The vet arrived when the rain was coming down so hard that he didn’t even want to get out of his car, but when it had eased just a little bit we got started. It hadn’t occurred to me that he would want to inspect their eyes, so my plan of having all the horses he was checking conveniently in the yard was already scuppered, not least of all because they were all looking so bedraggled. He also wanted me to trot them up across the gravel yard but I kept to the rubber matting.
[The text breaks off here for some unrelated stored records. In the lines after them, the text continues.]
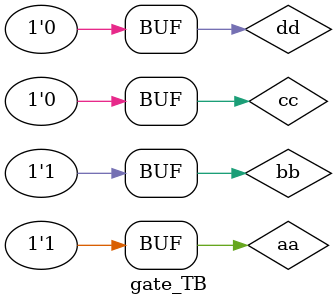
<source format=sv>
`timescale 1ns/1ns
module gate_TB();
	reg aa=0, bb=1, cc=0, dd=1;
	wire w1,w2,w3;
	Q3_gate Q3(aa,bb,cc,dd, w1);
	Q4_gate Q4(aa,bb,cc,dd, w2);
	Q5_gate Q5(aa,bb,cc,dd, w3);
	initial begin
		#100 aa=1;
		#50 aa=0;
		bb=0;
		cc=1;
		#100 dd=0;
		#200 dd=1;
		#50 aa=1;
		bb=1;
		#100 aa=0;
		#50 aa=1;
		cc=0;
		#100 dd=0;
	end
endmodule

</source>
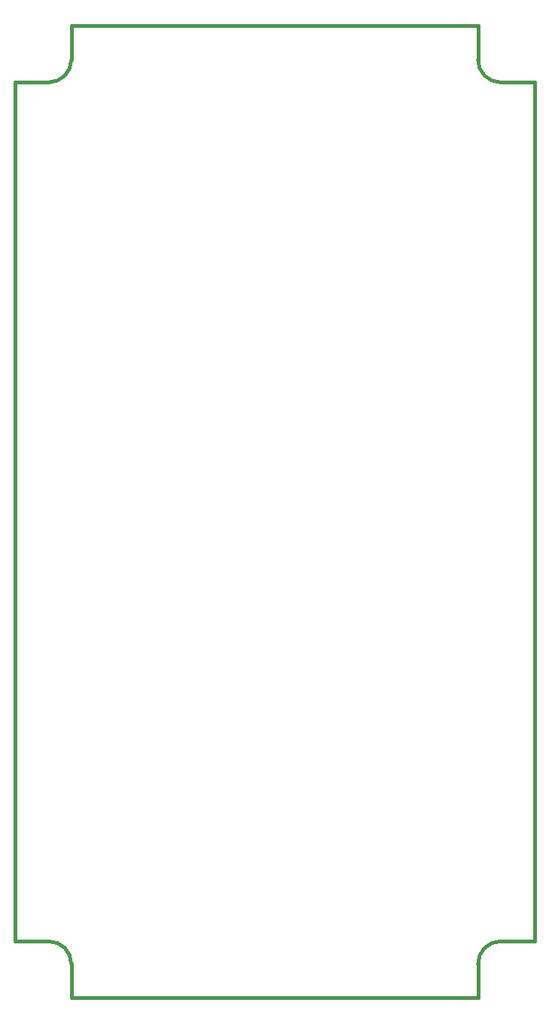
<source format=gbr>
G04 #@! TF.GenerationSoftware,KiCad,Pcbnew,5.1.6-c6e7f7d~87~ubuntu19.10.1*
G04 #@! TF.CreationDate,2023-02-06T06:58:50+06:00*
G04 #@! TF.ProjectId,____________r2a_down-tuned,3a3e3f3a-305f-4373-953c-3b385f723261,2A*
G04 #@! TF.SameCoordinates,Original*
G04 #@! TF.FileFunction,Profile,NP*
%FSLAX46Y46*%
G04 Gerber Fmt 4.6, Leading zero omitted, Abs format (unit mm)*
G04 Created by KiCad (PCBNEW 5.1.6-c6e7f7d~87~ubuntu19.10.1) date 2023-02-06 06:58:50*
%MOMM*%
%LPD*%
G01*
G04 APERTURE LIST*
G04 #@! TA.AperFunction,Profile*
%ADD10C,0.400000*%
G04 #@! TD*
G04 APERTURE END LIST*
D10*
X82550000Y-97790000D02*
G75*
G02*
X80010000Y-100330000I-2540000J0D01*
G01*
X130810000Y-100330000D02*
G75*
G02*
X128270000Y-97790000I0J2540000D01*
G01*
X80010000Y-196850000D02*
G75*
G02*
X82550000Y-199390000I0J-2540000D01*
G01*
X128270000Y-199390000D02*
G75*
G02*
X130810000Y-196850000I2540000J0D01*
G01*
X128270000Y-199390000D02*
X128270000Y-203200000D01*
X82550000Y-199390000D02*
X82550000Y-203200000D01*
X130810000Y-196850000D02*
X134620000Y-196850000D01*
X76200000Y-196850000D02*
X80010000Y-196850000D01*
X128270000Y-93980000D02*
X128270000Y-97790000D01*
X82550000Y-93980000D02*
X82550000Y-97790000D01*
X130810000Y-100330000D02*
X134620000Y-100330000D01*
X76200000Y-100330000D02*
X80010000Y-100330000D01*
X134620000Y-100330000D02*
X134620000Y-196850000D01*
X76200000Y-100330000D02*
X76200000Y-196850000D01*
X82550000Y-203200000D02*
X128270000Y-203200000D01*
X82550000Y-93980000D02*
X128270000Y-93980000D01*
M02*

</source>
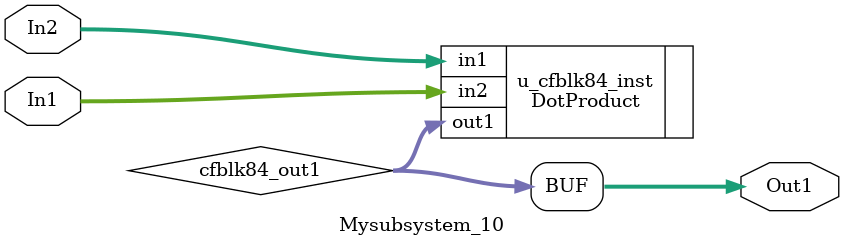
<source format=v>



`timescale 1 ns / 1 ns

module Mysubsystem_10
          (In1,
           In2,
           Out1);


  input   [7:0] In1;  // uint8
  input   [7:0] In2;  // uint8
  output  [15:0] Out1;  // uint16


  wire [15:0] cfblk84_out1;  // uint16


  DotProduct u_cfblk84_inst (.in1(In2),  // uint8
                             .in2(In1),  // uint8
                             .out1(cfblk84_out1)  // uint16
                             );

  assign Out1 = cfblk84_out1;

endmodule  // Mysubsystem_10


</source>
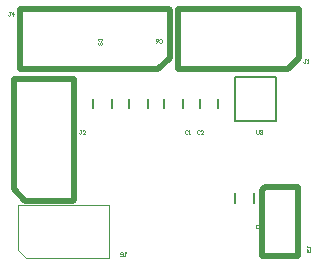
<source format=gto>
G04 Layer_Color=65535*
%FSLAX44Y44*%
%MOMM*%
G71*
G01*
G75*
%ADD25C,0.1000*%
%ADD26C,0.2000*%
%ADD27C,0.5000*%
D25*
X1478000Y950500D02*
Y960000D01*
Y922000D02*
Y931500D01*
Y922000D02*
X1485000Y915000D01*
X1478000Y931500D02*
Y950500D01*
Y960000D02*
X1555000D01*
Y915000D02*
Y960000D01*
X1485000Y915000D02*
X1555000D01*
X1568001Y917001D02*
X1569000D01*
X1568501D01*
Y919500D01*
X1569000Y920000D01*
X1569500D01*
X1570000Y919500D01*
X1565002Y917001D02*
X1567001D01*
Y918501D01*
X1566001Y918001D01*
X1565502D01*
X1565002Y918501D01*
Y919500D01*
X1565502Y920000D01*
X1566501D01*
X1567001Y919500D01*
X1621999Y1022499D02*
X1621499Y1022999D01*
X1620500D01*
X1620000Y1022499D01*
Y1020500D01*
X1620500Y1020000D01*
X1621499D01*
X1621999Y1020500D01*
X1622999Y1020000D02*
X1623999D01*
X1623499D01*
Y1022999D01*
X1622999Y1022499D01*
X1631999D02*
X1631499Y1022999D01*
X1630500D01*
X1630000Y1022499D01*
Y1020500D01*
X1630500Y1020000D01*
X1631499D01*
X1631999Y1020500D01*
X1634998Y1020000D02*
X1632999D01*
X1634998Y1021999D01*
Y1022499D01*
X1634498Y1022999D01*
X1633499D01*
X1632999Y1022499D01*
X1548689Y1098641D02*
X1549189Y1099140D01*
Y1100140D01*
X1548689Y1100640D01*
X1546690D01*
X1546190Y1100140D01*
Y1099140D01*
X1546690Y1098641D01*
X1548689Y1097641D02*
X1549189Y1097141D01*
Y1096141D01*
X1548689Y1095642D01*
X1548189D01*
X1547690Y1096141D01*
Y1096641D01*
Y1096141D01*
X1547190Y1095642D01*
X1546690D01*
X1546190Y1096141D01*
Y1097141D01*
X1546690Y1097641D01*
X1681999Y942499D02*
X1681499Y942999D01*
X1680500D01*
X1680000Y942499D01*
Y940500D01*
X1680500Y940000D01*
X1681499D01*
X1681999Y940500D01*
X1682999D02*
X1683499Y940000D01*
X1684498D01*
X1684998Y940500D01*
Y942499D01*
X1684498Y942999D01*
X1683499D01*
X1682999Y942499D01*
Y941999D01*
X1683499Y941499D01*
X1684998D01*
X1721999Y1082999D02*
X1721000D01*
X1721499D01*
Y1080500D01*
X1721000Y1080000D01*
X1720500D01*
X1720000Y1080500D01*
X1722999Y1080000D02*
X1723999D01*
X1723499D01*
Y1082999D01*
X1722999Y1082499D01*
X1531999Y1022999D02*
X1531000D01*
X1531499D01*
Y1020500D01*
X1531000Y1020000D01*
X1530500D01*
X1530000Y1020500D01*
X1534998Y1020000D02*
X1532999D01*
X1534998Y1021999D01*
Y1022499D01*
X1534498Y1022999D01*
X1533499D01*
X1532999Y1022499D01*
X1725627Y923323D02*
Y924322D01*
Y923822D01*
X1723128D01*
X1722628Y924322D01*
Y924822D01*
X1723128Y925322D01*
X1725127Y922323D02*
X1725627Y921823D01*
Y920824D01*
X1725127Y920324D01*
X1724627D01*
X1724128Y920824D01*
Y921323D01*
Y920824D01*
X1723628Y920324D01*
X1723128D01*
X1722628Y920824D01*
Y921823D01*
X1723128Y922323D01*
X1680000Y1022999D02*
Y1020500D01*
X1680500Y1020000D01*
X1681499D01*
X1681999Y1020500D01*
Y1022999D01*
X1682999Y1022499D02*
X1683499Y1022999D01*
X1684498D01*
X1684998Y1022499D01*
Y1021999D01*
X1684498Y1021499D01*
X1683999D01*
X1684498D01*
X1684998Y1021000D01*
Y1020500D01*
X1684498Y1020000D01*
X1683499D01*
X1682999Y1020500D01*
X1598001Y1097501D02*
X1598501Y1097001D01*
X1599500D01*
X1600000Y1097501D01*
Y1099500D01*
X1599500Y1100000D01*
X1598501D01*
X1598001Y1099500D01*
X1595002Y1097001D02*
X1596001Y1097501D01*
X1597001Y1098501D01*
Y1099500D01*
X1596501Y1100000D01*
X1595501D01*
X1595002Y1099500D01*
Y1099000D01*
X1595501Y1098501D01*
X1597001D01*
X1471999Y1122999D02*
X1471000D01*
X1471499D01*
Y1120500D01*
X1471000Y1120000D01*
X1470500D01*
X1470000Y1120500D01*
X1474498Y1120000D02*
Y1122999D01*
X1472999Y1121499D01*
X1474998D01*
D26*
X1618000Y1041750D02*
Y1049750D01*
X1602000Y1041750D02*
Y1049750D01*
X1662000Y1030750D02*
X1697000D01*
Y1068250D01*
X1662000Y1030750D02*
Y1068250D01*
X1697000D01*
X1678000Y961750D02*
Y969750D01*
X1662000Y961750D02*
Y969750D01*
X1648000Y1041750D02*
Y1049750D01*
X1632000Y1041750D02*
Y1049750D01*
X1588000Y1041750D02*
Y1049750D01*
X1572000Y1041750D02*
Y1049750D01*
X1558000Y1041750D02*
Y1049750D01*
X1542000Y1041750D02*
Y1049750D01*
D27*
X1715240Y916820D02*
Y975240D01*
X1684760Y916820D02*
X1715240D01*
X1684760D02*
Y972700D01*
X1687300Y975240D01*
X1715240D01*
X1716200Y1125400D02*
X1716600Y1125000D01*
Y1084200D02*
Y1125000D01*
X1707000Y1074600D02*
X1716600Y1084200D01*
X1690000Y1074600D02*
X1707000D01*
X1613800D02*
X1690000D01*
X1613800D02*
Y1125400D01*
X1715400D01*
X1525400Y964600D02*
Y1066200D01*
X1474600D02*
X1525400D01*
X1474600Y990000D02*
Y1066200D01*
Y973000D02*
Y990000D01*
Y973000D02*
X1484200Y963400D01*
X1525000D01*
X1525400Y963800D01*
X1606200Y1125400D02*
X1606600Y1125000D01*
Y1084200D02*
Y1125000D01*
X1597000Y1074600D02*
X1606600Y1084200D01*
X1580000Y1074600D02*
X1597000D01*
X1480000D02*
X1580000D01*
X1480000D02*
Y1125400D01*
X1605400D01*
M02*

</source>
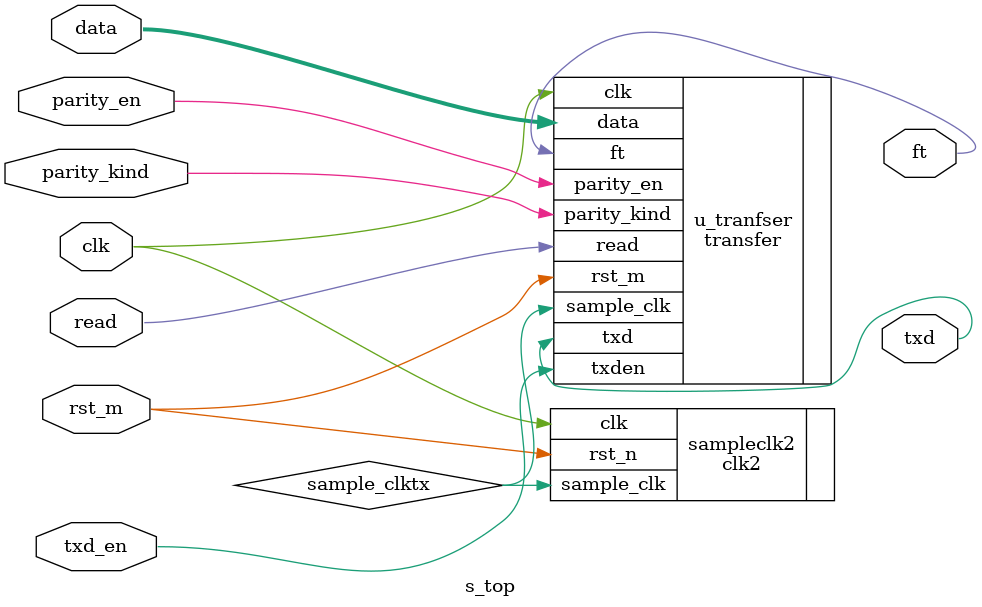
<source format=v>
`timescale 1ns / 1ps

module s_top(clk,rst_m,parity_en,parity_kind,read,data,txd_en,txd,ft);
input clk,rst_m,parity_en,parity_kind,read;
input [64:1]data;
input txd_en;
output txd,ft;
wire sample_clktx;

clk2    sampleclk2(
.clk(clk),
.rst_n(rst_m),
.sample_clk(sample_clktx)
);//²úÉú¹¤×÷Ê±ÖÓ£¬ÊÇ²¨ÌØÂÊµÄ°Ë±¶

transfer      u_tranfser(
.sample_clk(sample_clktx),
.rst_m(rst_m),
.clk(clk),
.parity_en(parity_en),
.parity_kind(parity_kind),
.read(read),
.data(data),
.txden(txd_en),
.txd(txd),
.ft(ft)
);//·¢ËÍÄ£¿é

endmodule

</source>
They’ve all got pretty good feet, but it seemed like the better idea. At least he wasn’t fazed by the lack of shoes!
Cobweb, at 33 years old, had a little retinal scarring, but was passed fit for work, so he can continue to do his small bits of consultancy work on the clinics. Sensi also had a little scarring on one retina, and at 22 is also not a youngster, but was passed. It’s possible they have been exposed to the leptospirosis bacterium which can be present in any untreated water, and they drink from a stream here. Amber behaved like she had never been handled before, and quivered and shook when the vet inspected her, hardly giving the impression of a reliable school pony, in spite of the fact that she has proved to be fantastic when we occasionally use her on the clinics. Finn, the Exmoor, who I thought would be tricky, stood like a rock and behaved like a perfect child’s pony, although he’s usually only ever ridden by adults.
The vet then checked the tack, and although the semi-treed saddles we use don’t really respond to traditional testing for broken trees, he still did it on each of them. He checked all the reins and all the stirrups, and it took me a while to realise that he felt the need to check all of the stitching. It was at this point that I finally felt a little offended, at the suggestion that we might use faulty equipment! But the ordeal ended with no issues, and that’s it for another year.